Kutipan yang disediakan:
-------

(www.suarapembaruan.com, 25-03-2008)
[JAYAPURA] Gubernur Provinsi Papua, Barnabas Suebu dan Gubernur Papua Barat Abraham O Atururi tidak akan mencabut larangan ekspor kayu bulat (log) tanpa diproses terlebih dahulu di Tanah Papua. Barnabas dan Atururi sudah mengeluarkan Kebijakan Baru Pengelolaan Hutan Secara Berkelanjutan.
"Kami tetap mempertahankan Surat Keputusan Bersama Nomor 163 Tahun 2007 dan Nomor 16 Tahun 2007 tentang Peredaran Hasil Hutan yang di antaranya berisi penghentian pemasaran kayu bulat ke luar dari Tanah Papua. Keputusan bersama dikeluarkan tanggal 18 September 2007," ujar Barnabas dalam siaran pers yang disampaikan kepada SP, Selasa (25/3), di Jakarta.
Kebijakan itu mengatur hak kepemilikan sumber daya hutan di Papua dikembalikan kepada rakyat dan masyarakat adat. Dalam kaitan dengan hal itu, pemerintah mengembangkan sejumlah program yang mendorong keterlibatan langsung masyarakat dalam pengembangan industri kayu rumah tangga dan mencegah pembalakan hutan. Tujuannya agar masyarakat adat memperoleh manfaat ekonomi sebesar-besarnya dari hutan yang adalah milik mereka sejak zaman leluhurnya menghuni Tanah Papua, ujarnya.
Bagian integral dari Kebijakan Baru Pengelolaan Hutan Secara Berkelanjutan, tambahnya, melarang secara total ekspor kayu bulat ke luar dari Papua, karena merupakan proses pembodohan dan pemiskinan rakyat selama ini. Dikatakan pembodohan, karena ekspor log seolah-olah menunjukkan bahwa rakyat Papua tidak mampu untuk mengembangkan industri pengolahan kayu.

-------

Permintaan diberikan a:
Bisakah Anda mengetik ulang bagian kutipan tentang larangan ekspor kayu bulat dari Papua di atas, mulai dari "[JAYAPURA] Gubernur Provinsi" sampai "(25/3), di Jakarta.", tanpa mengubah apa pun?

Entri:

-------

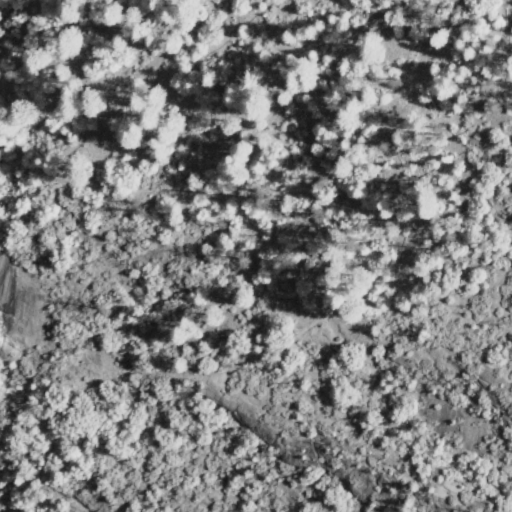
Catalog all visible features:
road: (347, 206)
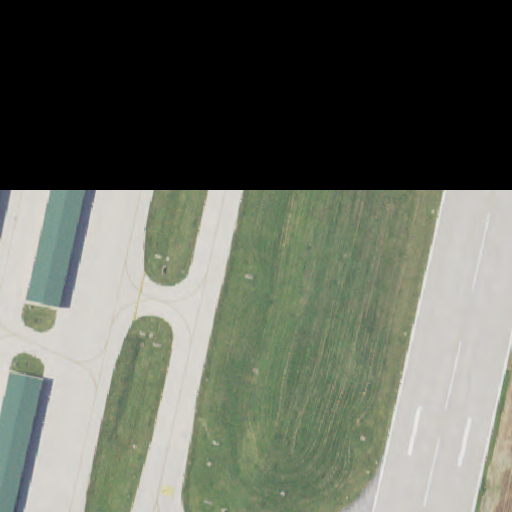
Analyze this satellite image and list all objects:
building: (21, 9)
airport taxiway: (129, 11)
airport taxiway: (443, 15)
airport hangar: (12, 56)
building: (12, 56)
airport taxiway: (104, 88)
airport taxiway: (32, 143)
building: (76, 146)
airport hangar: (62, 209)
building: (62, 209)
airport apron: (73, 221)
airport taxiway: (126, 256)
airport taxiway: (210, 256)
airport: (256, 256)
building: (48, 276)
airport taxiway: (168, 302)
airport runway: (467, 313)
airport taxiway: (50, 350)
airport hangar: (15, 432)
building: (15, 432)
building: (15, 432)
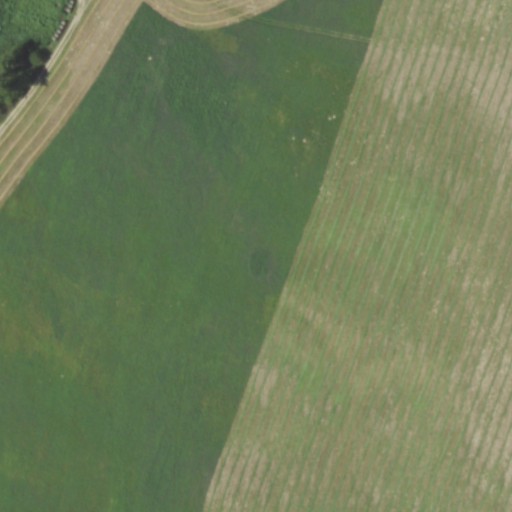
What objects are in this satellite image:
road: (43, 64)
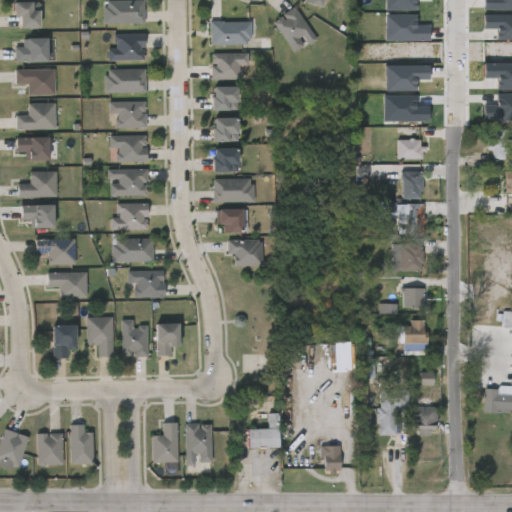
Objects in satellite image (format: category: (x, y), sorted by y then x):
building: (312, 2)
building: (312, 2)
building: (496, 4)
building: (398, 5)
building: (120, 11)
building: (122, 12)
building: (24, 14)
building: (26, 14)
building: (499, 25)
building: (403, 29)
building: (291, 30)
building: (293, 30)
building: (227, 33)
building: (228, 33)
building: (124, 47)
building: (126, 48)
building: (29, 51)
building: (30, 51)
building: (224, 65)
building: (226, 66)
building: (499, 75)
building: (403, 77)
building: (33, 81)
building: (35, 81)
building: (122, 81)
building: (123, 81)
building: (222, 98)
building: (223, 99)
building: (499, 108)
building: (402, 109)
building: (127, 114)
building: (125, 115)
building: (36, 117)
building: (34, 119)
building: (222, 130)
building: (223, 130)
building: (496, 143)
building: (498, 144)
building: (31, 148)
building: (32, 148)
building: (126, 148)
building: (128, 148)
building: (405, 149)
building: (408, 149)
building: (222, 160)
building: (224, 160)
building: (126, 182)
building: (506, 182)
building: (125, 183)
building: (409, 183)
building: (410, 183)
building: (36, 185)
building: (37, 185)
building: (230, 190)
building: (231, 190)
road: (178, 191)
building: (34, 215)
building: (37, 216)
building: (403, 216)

-------

Permintaan diberikan b:
Dapatkah Anda mengulang persis baris-baris entri di atas, mulai dari baris yang memuat "Objects in satellite" sampai baris terakhir entri, termasuk kedua ujungnya, dan hanya baris-baris itu saja?

Hasil yang benar a:
[JAYAPURA] Gubernur Provinsi Papua, Barnabas Suebu dan Gubernur Papua Barat Abraham O Atururi tidak akan mencabut larangan ekspor kayu bulat (log) tanpa diproses terlebih dahulu di Tanah Papua. Barnabas dan Atururi sudah mengeluarkan Kebijakan Baru Pengelolaan Hutan Secara Berkelanjutan.
"Kami tetap mempertahankan Surat Keputusan Bersama Nomor 163 Tahun 2007 dan Nomor 16 Tahun 2007 tentang Peredaran Hasil Hutan yang di antaranya berisi penghentian pemasaran kayu bulat ke luar dari Tanah Papua. Keputusan bersama dikeluarkan tanggal 18 September 2007," ujar Barnabas dalam siaran pers yang disampaikan kepada SP, Selasa (25/3), di Jakarta.

Hasil yang benar b:
Objects in satellite image (format: category: (x, y), sorted by y then x):
building: (312, 2)
building: (312, 2)
building: (496, 4)
building: (398, 5)
building: (120, 11)
building: (122, 12)
building: (24, 14)
building: (26, 14)
building: (499, 25)
building: (403, 29)
building: (291, 30)
building: (293, 30)
building: (227, 33)
building: (228, 33)
building: (124, 47)
building: (126, 48)
building: (29, 51)
building: (30, 51)
building: (224, 65)
building: (226, 66)
building: (499, 75)
building: (403, 77)
building: (33, 81)
building: (35, 81)
building: (122, 81)
building: (123, 81)
building: (222, 98)
building: (223, 99)
building: (499, 108)
building: (402, 109)
building: (127, 114)
building: (125, 115)
building: (36, 117)
building: (34, 119)
building: (222, 130)
building: (223, 130)
building: (496, 143)
building: (498, 144)
building: (31, 148)
building: (32, 148)
building: (126, 148)
building: (128, 148)
building: (405, 149)
building: (408, 149)
building: (222, 160)
building: (224, 160)
building: (126, 182)
building: (506, 182)
building: (125, 183)
building: (409, 183)
building: (410, 183)
building: (36, 185)
building: (37, 185)
building: (230, 190)
building: (231, 190)
road: (178, 191)
building: (34, 215)
building: (37, 216)
building: (403, 216)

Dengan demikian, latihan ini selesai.